Automobile sales in the U.S. will return to pre-recession peaks within five years. At the same time, OEMs will face production and supply chain bottlenecks trying to meet this predicted surge in demand, according to a report from consulting firm A.T. Kearney.

The firm expects 13.2 million new autos to be sold in the U.S. this year, surging to about 16 million units by 2013. A.T. Kearney believes this increase is largely due to pent-up demand for replacement vehicles, as the average vehicle age is now 10.4 years. In the group’s estimation, this demand is equal to 32 million units, of which more than 9 million will materialize in the new vehicle market over the next five to seven years, with the remaining 23 million units occurring in the used-car market.

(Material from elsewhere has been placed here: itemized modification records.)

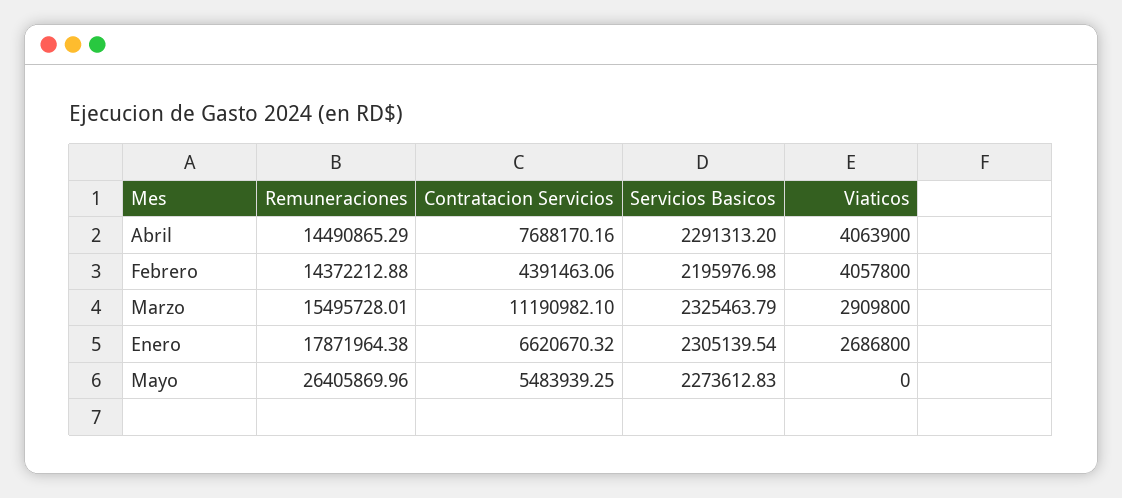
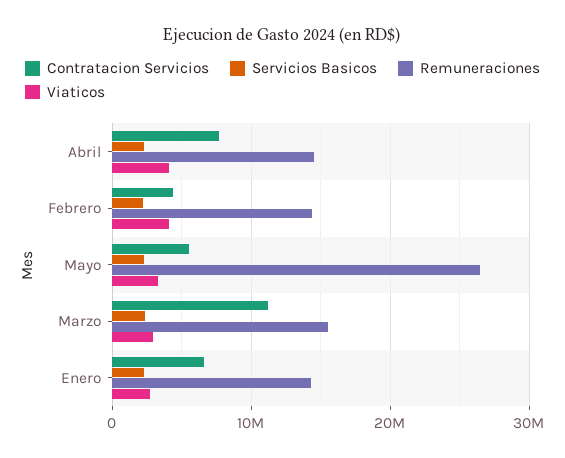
  {
    "Remuneraciones": {
      "Abril": 14490865.29,
      "Febrero": 14372212.88,
      "Marzo": 15495728.01,
-     "Enero": 17871964.38,
+     "Enero": 14000000,
      "Mayo": 26405869.96
    },
    "Contratacion Servicios": {
      "Abril": 7688170.16,
      "Febrero": 4391463.06,
      "Marzo": 11190982.1,
      "Enero": 6620670.32,
      "Mayo": 5483939.25
    },
    "Servicios Basicos": {
      "Abril": 2291313.2,
      "Febrero": 2195976.98,
      "Marzo": 2325463.79,
      "Enero": 2305139.54,
      "Mayo": 2273612.83
    },
    "Viaticos": {
      "Abril": 4063900,
      "Febrero": 4057800,
      "Marzo": 2909800,
      "Enero": 2686800,
-     "Mayo": 0
+     "Mayo": 3000000
    }
  }

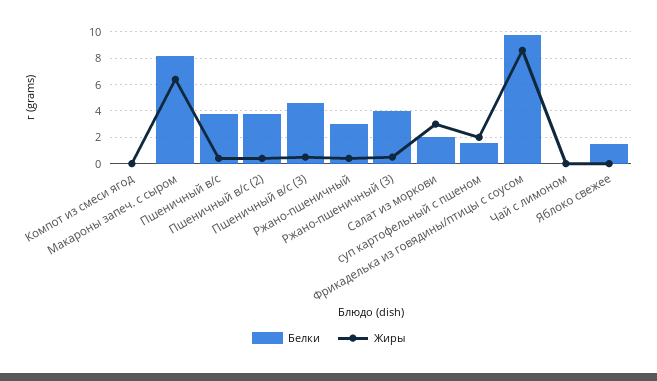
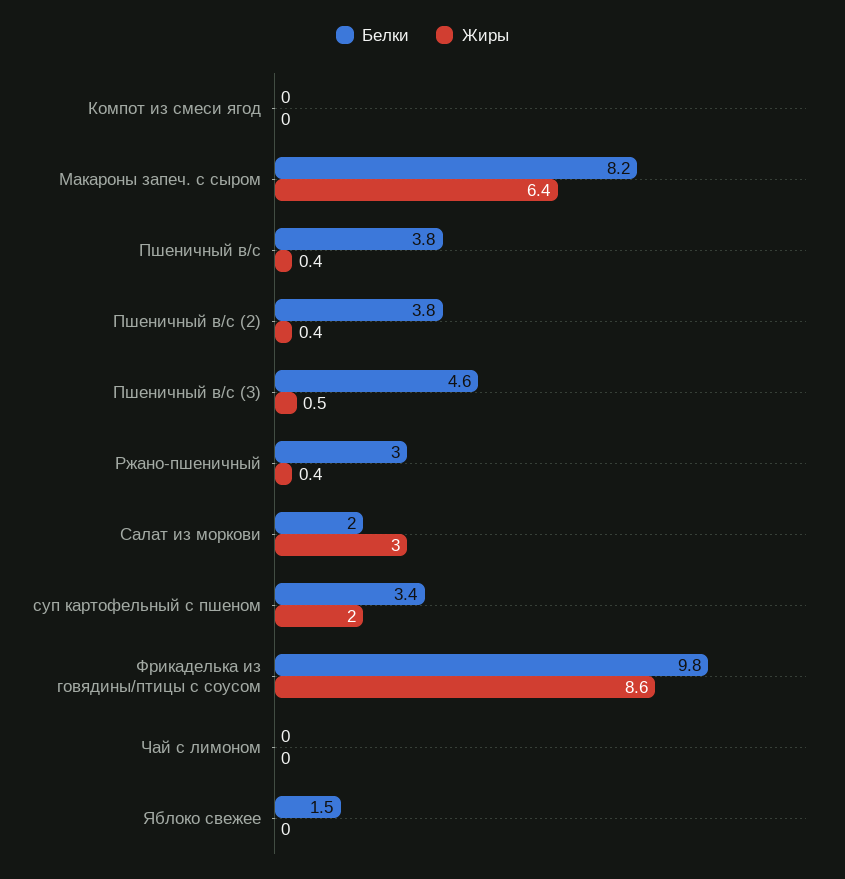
  {
    "Белки": {
      "Компот из смеси ягод": 0,
      "Макароны запеч. с сыром": 8.2,
      "Пшеничный в/с": 3.8,
      "Пшеничный в/с (2)": 3.8,
      "Пшеничный в/с (3)": 4.6,
      "Ржано-пшеничный": 3,
-     "Ржано-пшеничный (3)": 4,
      "Салат из моркови": 2,
-     "суп картофельный с пшеном": 1.5,
+     "суп картофельный с пшеном": 3.4,
      "Фрикаделька из говядины/птицы с соусом": 9.8,
      "Чай с лимоном": 0,
      "Яблоко свежее": 1.5
    },
    "Жиры": {
      "Компот из смеси ягод": 0,
      "Макароны запеч. с сыром": 6.4,
      "Пшеничный в/с": 0.4,
      "Пшеничный в/с (2)": 0.4,
      "Пшеничный в/с (3)": 0.5,
      "Ржано-пшеничный": 0.4,
-     "Ржано-пшеничный (3)": 0.5,
      "Салат из моркови": 3,
      "суп картофельный с пшеном": 2,
      "Фрикаделька из говядины/птицы с соусом": 8.6,
      "Чай с лимоном": 0,
      "Яблоко свежее": 0
    }
  }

The study cautions, however, that the availability of financing, total cost of ownership and the unfolding events in Japan will impact vehicle sales in both markets. In the case of Japan, the aftermath of the earthquake and tsunami has created parts shortages that will affect 2011 U.S. new vehicle sales by 200,000 units.

Dan Cheng, partner and leader of A.T. Kearney's automotive practice, said the sharp rise in gasoline prices over the past year, along with the weakened U.S. dollar, will continue to have an impact on consumer purchasing decisions.

“Since 1996, gas-price fluctuations have explained more than 72% of the volatility seen in new small car sales,” he said. “One way for OEMs to navigate this uncertainty is to develop the capability to ‘flex production’ in terms of vehicle size. [That means] OEMs will have to respond rapidly to shifting customer demand. Those that have a flexible manufacturing capability and a responsive supply base will win the day.”

Cheng added that this also means OEMs must be more proactive in managing supply capacity risks. “OEMs have a good understanding of the risks associated with their first-tier suppliers, but are focused primarily upon financial and operational risks,” he said. “They also only have a limited understanding of the lower tiers as supply-base monitoring is being delegated at each level of the supply chain, often to smaller suppliers who lack the resources to monitor risk properly.”

A.T. Kearny’s research also found that over a third of the study's supplier participants said their capacity was below the requirements of the OEMs, and that access to capital was a significant issue for suppliers with annual revenues of less than $100 million.